Freelance journo, blogger, self-appointed advice-giver and co-author of Get Lucky. If you've got a dating or relationship issue, feel free to ask a question. (PS. You can also find me at The Mama Files and Letter To My Ex).


  1. Author
    reality chick 10 years ago

    All great – and quite different – advice for our letter-writer. Thanks very much for chiming in, everyone.

  2. Ani Motek 10 years ago

    I moved to Australia from the US after dating a Melbourne guy for 18 months long distance. However, once we set plans in motion, we moved towards that set date.

    My feeling is that if the guy keeps putting the letter writer (LW) off with excuses that don’t seem critically serious, he’s probably changed his mind about moving (possibly because the LW pressured him to move to where she is before he was really ready to commit to a move — remember that we’re only getting one side of the story). My advice would be (1) for the LW to explain calmly to the guy that she thought he had committed to move and ask him to honestly tell her whether he still wants to move or whether he changed his mind once the move became real. (2) If he still says he wants to move, to set a firm date by which he should be there come hell or high water.

  3. Lola 10 years ago

    Long distance relationships! Whether we like it or not, they involve extra time, extra expense and extra emotional turmoil. I agree with RC: you need to have THAT conversation, sooner rather than later, and on the phone / Skype. Why?

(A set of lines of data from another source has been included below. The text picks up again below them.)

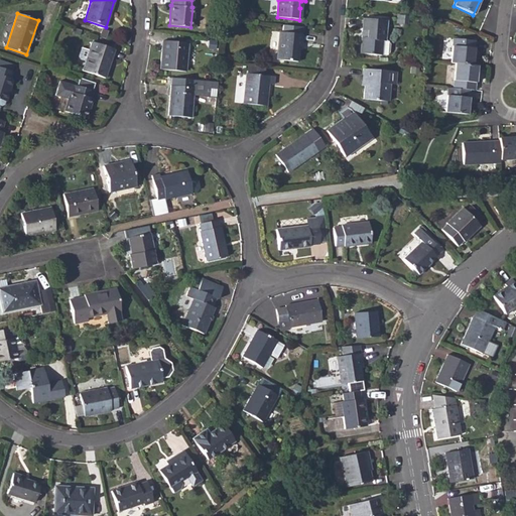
[(361,54),(381,56),(382,42),(384,42),(385,21),(363,19),(361,54)]
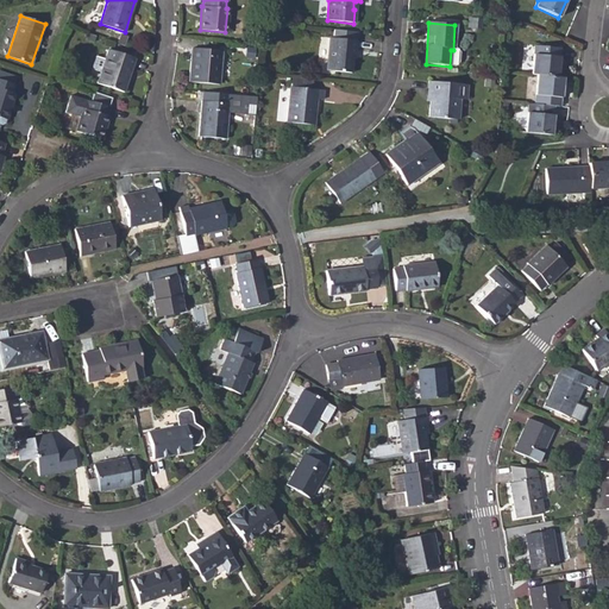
[(326,71),(351,74),(352,57),(355,58),(356,42),(330,38),(326,71)]
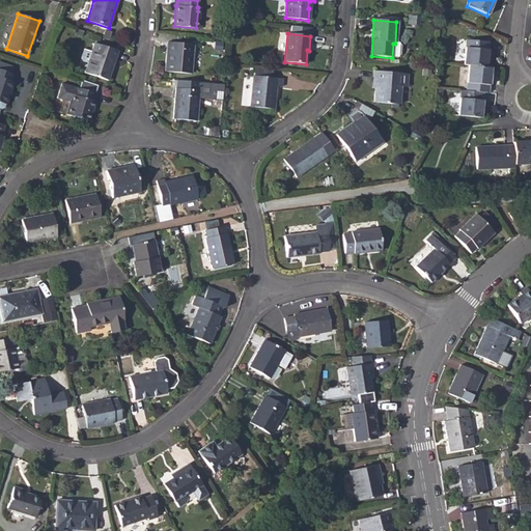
[(468,66),(485,67),(487,43),(466,40),(464,65),(468,66)]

Because you wouldn’t want the turmoil to stay with you under your own roof, or in case you happen to be where he lives, it could be heart breaking to have to pick up your luggage and go back to the airport to catch the first plane back home.

    Maybe he’s scared to make the move, but if that’s the case, he should discuss it with you to come to an agreement. Life shouldn’t be a soap opera; we all need our energy to invest in “positives”, rather than to put our lives on hold because there’s someone who can’t take a mature decision.
    All the best, Lola (once burnt in the flames of a long distance love relationship)

  4. kitty 10 years ago

    Solid advice as always RC. If it were me I’d be booking a ticket to go see him face to face and sort it out once and for all. Either he’s in or he’s out. Life’s too short to hang around paying his half of the rent for nearly six months, giving people lame excuses as to why he’s dragging his feet at the chance to share his life with you.